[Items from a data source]
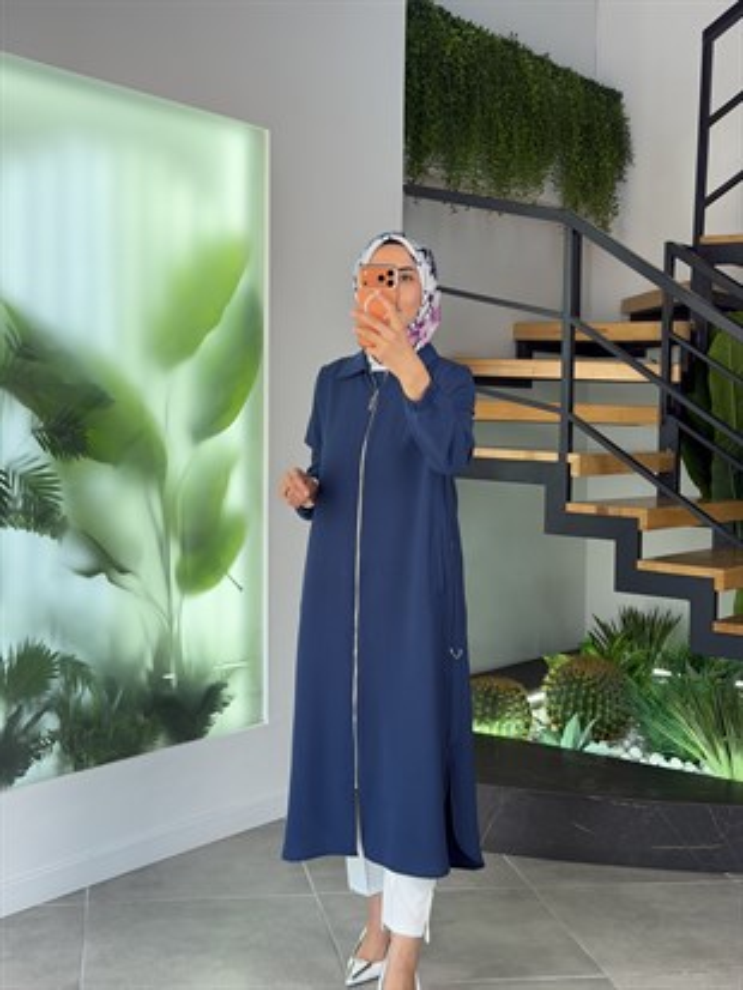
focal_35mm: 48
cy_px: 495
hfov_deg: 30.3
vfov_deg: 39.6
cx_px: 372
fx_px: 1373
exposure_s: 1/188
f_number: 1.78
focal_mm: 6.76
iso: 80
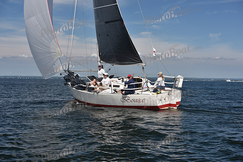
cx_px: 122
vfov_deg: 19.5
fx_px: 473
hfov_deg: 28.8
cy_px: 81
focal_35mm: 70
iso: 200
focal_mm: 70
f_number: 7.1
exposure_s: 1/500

* * *

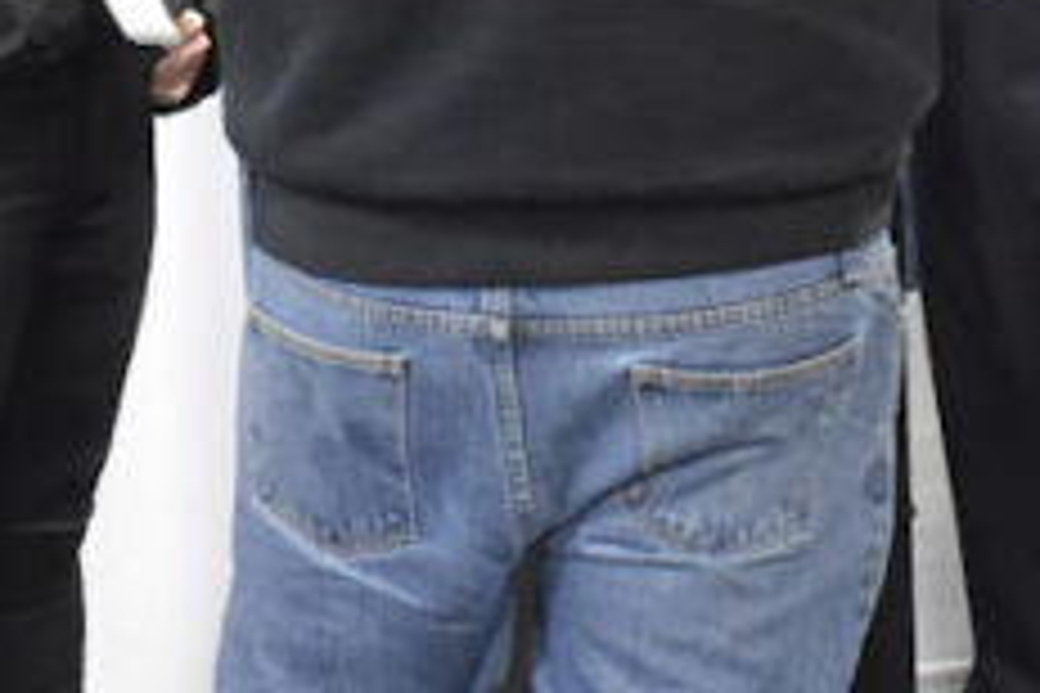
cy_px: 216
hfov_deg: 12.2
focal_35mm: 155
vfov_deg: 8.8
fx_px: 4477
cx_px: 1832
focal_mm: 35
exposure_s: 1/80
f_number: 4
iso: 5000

● YOUR GOAL: What is wanted is an exact copy of the lines above from the one containing "vfov_deg: 39.6" through the one containing "exposure_s: 1/500", with no pictures in it.

● WRITTEN SOLUTION:
vfov_deg: 39.6
cx_px: 372
fx_px: 1373
exposure_s: 1/188
f_number: 1.78
focal_mm: 6.76
iso: 80
cx_px: 122
vfov_deg: 19.5
fx_px: 473
hfov_deg: 28.8
cy_px: 81
focal_35mm: 70
iso: 200
focal_mm: 70
f_number: 7.1
exposure_s: 1/500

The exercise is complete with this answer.